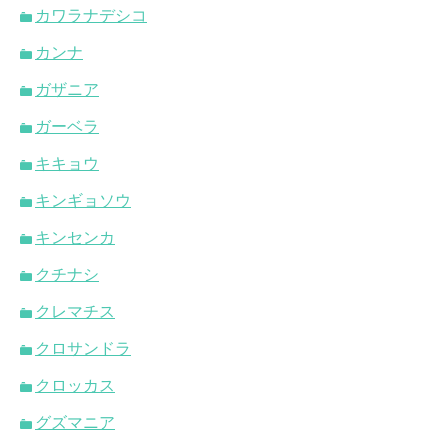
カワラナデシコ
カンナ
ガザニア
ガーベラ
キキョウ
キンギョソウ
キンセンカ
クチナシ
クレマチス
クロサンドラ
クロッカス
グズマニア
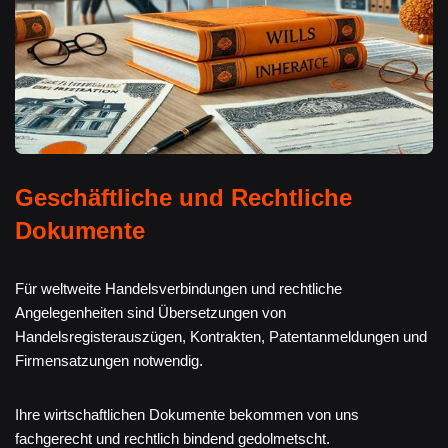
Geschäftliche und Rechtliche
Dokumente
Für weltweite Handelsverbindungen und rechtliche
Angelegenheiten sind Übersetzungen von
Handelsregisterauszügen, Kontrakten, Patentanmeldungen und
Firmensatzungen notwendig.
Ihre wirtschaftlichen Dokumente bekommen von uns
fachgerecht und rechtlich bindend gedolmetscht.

***

● O que produzir:
Redigite exatamente todas as linhas de texto dos registros acima, na mesma ordem. Deixe as imagens fora da resposta.

● Exercício resolvido:
カワラナデシコ
カンナ
ガザニア
ガーベラ
キキョウ
キンギョソウ
キンセンカ
クチナシ
クレマチス
クロサンドラ
クロッカス
グズマニア
Geschäftliche und Rechtliche
Dokumente
Für weltweite Handelsverbindungen und rechtliche
Angelegenheiten sind Übersetzungen von
Handelsregisterauszügen, Kontrakten, Patentanmeldungen und
Firmensatzungen notwendig.
Ihre wirtschaftlichen Dokumente bekommen von uns
fachgerecht und rechtlich bindend gedolmetscht.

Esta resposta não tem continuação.